__Required work__.
Give back the data below exactly as it was given.

__Records for processing__.
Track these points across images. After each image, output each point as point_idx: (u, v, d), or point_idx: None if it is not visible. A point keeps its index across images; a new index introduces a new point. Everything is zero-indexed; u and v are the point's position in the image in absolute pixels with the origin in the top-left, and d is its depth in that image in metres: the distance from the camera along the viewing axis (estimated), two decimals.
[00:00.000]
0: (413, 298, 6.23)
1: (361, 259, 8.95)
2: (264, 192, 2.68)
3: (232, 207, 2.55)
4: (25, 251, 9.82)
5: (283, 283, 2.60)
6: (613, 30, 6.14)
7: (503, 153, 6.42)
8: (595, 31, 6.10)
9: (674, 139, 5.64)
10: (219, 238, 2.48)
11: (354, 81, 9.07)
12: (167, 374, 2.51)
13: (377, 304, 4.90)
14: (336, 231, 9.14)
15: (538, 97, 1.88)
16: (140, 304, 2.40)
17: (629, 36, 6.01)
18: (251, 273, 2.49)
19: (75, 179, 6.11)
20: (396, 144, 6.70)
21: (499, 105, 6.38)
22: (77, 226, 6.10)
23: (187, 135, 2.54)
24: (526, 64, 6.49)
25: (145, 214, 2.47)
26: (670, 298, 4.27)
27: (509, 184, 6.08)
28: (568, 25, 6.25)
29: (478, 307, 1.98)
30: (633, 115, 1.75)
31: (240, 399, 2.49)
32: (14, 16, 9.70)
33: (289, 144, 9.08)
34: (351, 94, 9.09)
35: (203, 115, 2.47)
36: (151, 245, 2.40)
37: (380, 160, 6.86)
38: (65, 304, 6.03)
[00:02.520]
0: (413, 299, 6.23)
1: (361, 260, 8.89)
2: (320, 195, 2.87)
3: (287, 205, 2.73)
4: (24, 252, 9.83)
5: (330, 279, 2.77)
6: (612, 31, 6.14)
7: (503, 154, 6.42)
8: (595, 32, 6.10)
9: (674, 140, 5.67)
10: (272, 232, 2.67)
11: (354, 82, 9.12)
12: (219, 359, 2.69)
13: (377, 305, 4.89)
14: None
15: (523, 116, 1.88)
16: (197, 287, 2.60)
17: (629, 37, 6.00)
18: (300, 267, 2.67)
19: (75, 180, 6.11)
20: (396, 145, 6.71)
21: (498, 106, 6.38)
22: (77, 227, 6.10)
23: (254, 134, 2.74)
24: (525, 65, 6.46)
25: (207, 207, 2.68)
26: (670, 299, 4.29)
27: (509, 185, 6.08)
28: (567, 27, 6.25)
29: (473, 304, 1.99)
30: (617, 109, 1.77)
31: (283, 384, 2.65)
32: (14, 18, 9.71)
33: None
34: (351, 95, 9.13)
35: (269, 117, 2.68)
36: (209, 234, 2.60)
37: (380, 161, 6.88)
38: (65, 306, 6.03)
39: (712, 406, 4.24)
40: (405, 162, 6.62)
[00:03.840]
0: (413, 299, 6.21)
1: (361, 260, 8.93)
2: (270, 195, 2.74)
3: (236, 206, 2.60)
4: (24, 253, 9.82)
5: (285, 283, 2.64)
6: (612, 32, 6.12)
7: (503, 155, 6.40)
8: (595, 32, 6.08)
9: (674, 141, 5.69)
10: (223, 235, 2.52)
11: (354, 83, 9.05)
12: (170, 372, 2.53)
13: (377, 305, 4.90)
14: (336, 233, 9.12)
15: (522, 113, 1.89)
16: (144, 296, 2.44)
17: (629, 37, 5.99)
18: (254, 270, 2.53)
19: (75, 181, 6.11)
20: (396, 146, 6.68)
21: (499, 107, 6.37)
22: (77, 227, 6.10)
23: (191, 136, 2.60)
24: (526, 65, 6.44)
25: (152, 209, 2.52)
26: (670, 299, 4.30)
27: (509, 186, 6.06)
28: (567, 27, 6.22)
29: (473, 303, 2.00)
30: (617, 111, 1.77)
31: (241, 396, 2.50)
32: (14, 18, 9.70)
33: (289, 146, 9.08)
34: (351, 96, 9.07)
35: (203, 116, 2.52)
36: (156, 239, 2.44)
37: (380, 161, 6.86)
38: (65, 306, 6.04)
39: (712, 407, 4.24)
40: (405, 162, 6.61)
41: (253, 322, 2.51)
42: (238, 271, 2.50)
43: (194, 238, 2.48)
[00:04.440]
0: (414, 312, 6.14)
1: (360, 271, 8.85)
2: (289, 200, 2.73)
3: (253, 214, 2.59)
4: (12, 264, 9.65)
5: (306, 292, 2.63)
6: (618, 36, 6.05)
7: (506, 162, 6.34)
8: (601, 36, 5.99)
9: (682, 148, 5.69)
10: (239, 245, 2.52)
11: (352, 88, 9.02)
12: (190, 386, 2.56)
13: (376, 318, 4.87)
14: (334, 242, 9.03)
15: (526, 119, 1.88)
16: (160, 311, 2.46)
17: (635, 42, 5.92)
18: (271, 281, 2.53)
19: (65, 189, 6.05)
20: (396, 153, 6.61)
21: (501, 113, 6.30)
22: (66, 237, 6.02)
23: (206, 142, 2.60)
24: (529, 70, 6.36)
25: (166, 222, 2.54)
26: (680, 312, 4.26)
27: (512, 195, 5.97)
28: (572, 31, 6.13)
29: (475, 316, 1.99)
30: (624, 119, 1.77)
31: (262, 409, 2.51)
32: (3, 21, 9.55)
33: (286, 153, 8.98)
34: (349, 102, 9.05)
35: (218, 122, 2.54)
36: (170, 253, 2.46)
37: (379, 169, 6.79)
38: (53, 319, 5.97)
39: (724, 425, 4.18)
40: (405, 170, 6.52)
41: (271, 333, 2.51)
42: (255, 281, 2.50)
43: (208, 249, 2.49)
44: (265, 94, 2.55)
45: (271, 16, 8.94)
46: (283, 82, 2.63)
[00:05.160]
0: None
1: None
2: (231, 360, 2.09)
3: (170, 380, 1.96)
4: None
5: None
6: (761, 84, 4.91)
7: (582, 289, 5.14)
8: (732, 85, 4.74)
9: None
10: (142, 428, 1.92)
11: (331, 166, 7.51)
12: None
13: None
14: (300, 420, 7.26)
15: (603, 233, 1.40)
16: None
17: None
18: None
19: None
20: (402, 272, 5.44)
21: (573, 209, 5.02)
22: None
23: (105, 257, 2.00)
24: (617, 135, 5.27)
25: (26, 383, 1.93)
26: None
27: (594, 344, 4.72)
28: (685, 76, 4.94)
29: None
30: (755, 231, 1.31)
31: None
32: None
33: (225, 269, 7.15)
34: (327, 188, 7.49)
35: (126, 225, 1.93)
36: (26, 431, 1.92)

__Answer section__.
Track these points across images. After each image, output each point as point_idx: (u, v, d), or point_idx: None if it is not visible. A point keeps its index across images; a new index introduces a new point. Everything is zero-indexed; u and v are the point's position in the image in absolute pixels with the origin in the top-left, and d is its depth in that image in metres: the distance from the camera along the viewing axis (estimated), two decimals.
[00:00.000]
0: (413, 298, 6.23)
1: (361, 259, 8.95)
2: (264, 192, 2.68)
3: (232, 207, 2.55)
4: (25, 251, 9.82)
5: (283, 283, 2.60)
6: (613, 30, 6.14)
7: (503, 153, 6.42)
8: (595, 31, 6.10)
9: (674, 139, 5.64)
10: (219, 238, 2.48)
11: (354, 81, 9.07)
12: (167, 374, 2.51)
13: (377, 304, 4.90)
14: (336, 231, 9.14)
15: (538, 97, 1.88)
16: (140, 304, 2.40)
17: (629, 36, 6.01)
18: (251, 273, 2.49)
19: (75, 179, 6.11)
20: (396, 144, 6.70)
21: (499, 105, 6.38)
22: (77, 226, 6.10)
23: (187, 135, 2.54)
24: (526, 64, 6.49)
25: (145, 214, 2.47)
26: (670, 298, 4.27)
27: (509, 184, 6.08)
28: (568, 25, 6.25)
29: (478, 307, 1.98)
30: (633, 115, 1.75)
31: (240, 399, 2.49)
32: (14, 16, 9.70)
33: (289, 144, 9.08)
34: (351, 94, 9.09)
35: (203, 115, 2.47)
36: (151, 245, 2.40)
37: (380, 160, 6.86)
38: (65, 304, 6.03)
[00:02.520]
0: (413, 299, 6.23)
1: (361, 260, 8.89)
2: (320, 195, 2.87)
3: (287, 205, 2.73)
4: (24, 252, 9.83)
5: (330, 279, 2.77)
6: (612, 31, 6.14)
7: (503, 154, 6.42)
8: (595, 32, 6.10)
9: (674, 140, 5.67)
10: (272, 232, 2.67)
11: (354, 82, 9.12)
12: (219, 359, 2.69)
13: (377, 305, 4.89)
14: None
15: (523, 116, 1.88)
16: (197, 287, 2.60)
17: (629, 37, 6.00)
18: (300, 267, 2.67)
19: (75, 180, 6.11)
20: (396, 145, 6.71)
21: (498, 106, 6.38)
22: (77, 227, 6.10)
23: (254, 134, 2.74)
24: (525, 65, 6.46)
25: (207, 207, 2.68)
26: (670, 299, 4.29)
27: (509, 185, 6.08)
28: (567, 27, 6.25)
29: (473, 304, 1.99)
30: (617, 109, 1.77)
31: (283, 384, 2.65)
32: (14, 18, 9.71)
33: None
34: (351, 95, 9.13)
35: (269, 117, 2.68)
36: (209, 234, 2.60)
37: (380, 161, 6.88)
38: (65, 306, 6.03)
39: (712, 406, 4.24)
40: (405, 162, 6.62)
[00:03.840]
0: (413, 299, 6.21)
1: (361, 260, 8.93)
2: (270, 195, 2.74)
3: (236, 206, 2.60)
4: (24, 253, 9.82)
5: (285, 283, 2.64)
6: (612, 32, 6.12)
7: (503, 155, 6.40)
8: (595, 32, 6.08)
9: (674, 141, 5.69)
10: (223, 235, 2.52)
11: (354, 83, 9.05)
12: (170, 372, 2.53)
13: (377, 305, 4.90)
14: (336, 233, 9.12)
15: (522, 113, 1.89)
16: (144, 296, 2.44)
17: (629, 37, 5.99)
18: (254, 270, 2.53)
19: (75, 181, 6.11)
20: (396, 146, 6.68)
21: (499, 107, 6.37)
22: (77, 227, 6.10)
23: (191, 136, 2.60)
24: (526, 65, 6.44)
25: (152, 209, 2.52)
26: (670, 299, 4.30)
27: (509, 186, 6.06)
28: (567, 27, 6.22)
29: (473, 303, 2.00)
30: (617, 111, 1.77)
31: (241, 396, 2.50)
32: (14, 18, 9.70)
33: (289, 146, 9.08)
34: (351, 96, 9.07)
35: (203, 116, 2.52)
36: (156, 239, 2.44)
37: (380, 161, 6.86)
38: (65, 306, 6.04)
39: (712, 407, 4.24)
40: (405, 162, 6.61)
41: (253, 322, 2.51)
42: (238, 271, 2.50)
43: (194, 238, 2.48)
[00:04.440]
0: (414, 312, 6.14)
1: (360, 271, 8.85)
2: (289, 200, 2.73)
3: (253, 214, 2.59)
4: (12, 264, 9.65)
5: (306, 292, 2.63)
6: (618, 36, 6.05)
7: (506, 162, 6.34)
8: (601, 36, 5.99)
9: (682, 148, 5.69)
10: (239, 245, 2.52)
11: (352, 88, 9.02)
12: (190, 386, 2.56)
13: (376, 318, 4.87)
14: (334, 242, 9.03)
15: (526, 119, 1.88)
16: (160, 311, 2.46)
17: (635, 42, 5.92)
18: (271, 281, 2.53)
19: (65, 189, 6.05)
20: (396, 153, 6.61)
21: (501, 113, 6.30)
22: (66, 237, 6.02)
23: (206, 142, 2.60)
24: (529, 70, 6.36)
25: (166, 222, 2.54)
26: (680, 312, 4.26)
27: (512, 195, 5.97)
28: (572, 31, 6.13)
29: (475, 316, 1.99)
30: (624, 119, 1.77)
31: (262, 409, 2.51)
32: (3, 21, 9.55)
33: (286, 153, 8.98)
34: (349, 102, 9.05)
35: (218, 122, 2.54)
36: (170, 253, 2.46)
37: (379, 169, 6.79)
38: (53, 319, 5.97)
39: (724, 425, 4.18)
40: (405, 170, 6.52)
41: (271, 333, 2.51)
42: (255, 281, 2.50)
43: (208, 249, 2.49)
44: (265, 94, 2.55)
45: (271, 16, 8.94)
46: (283, 82, 2.63)
[00:05.160]
0: None
1: None
2: (231, 360, 2.09)
3: (170, 380, 1.96)
4: None
5: None
6: (761, 84, 4.91)
7: (582, 289, 5.14)
8: (732, 85, 4.74)
9: None
10: (142, 428, 1.92)
11: (331, 166, 7.51)
12: None
13: None
14: (300, 420, 7.26)
15: (603, 233, 1.40)
16: None
17: None
18: None
19: None
20: (402, 272, 5.44)
21: (573, 209, 5.02)
22: None
23: (105, 257, 2.00)
24: (617, 135, 5.27)
25: (26, 383, 1.93)
26: None
27: (594, 344, 4.72)
28: (685, 76, 4.94)
29: None
30: (755, 231, 1.31)
31: None
32: None
33: (225, 269, 7.15)
34: (327, 188, 7.49)
35: (126, 225, 1.93)
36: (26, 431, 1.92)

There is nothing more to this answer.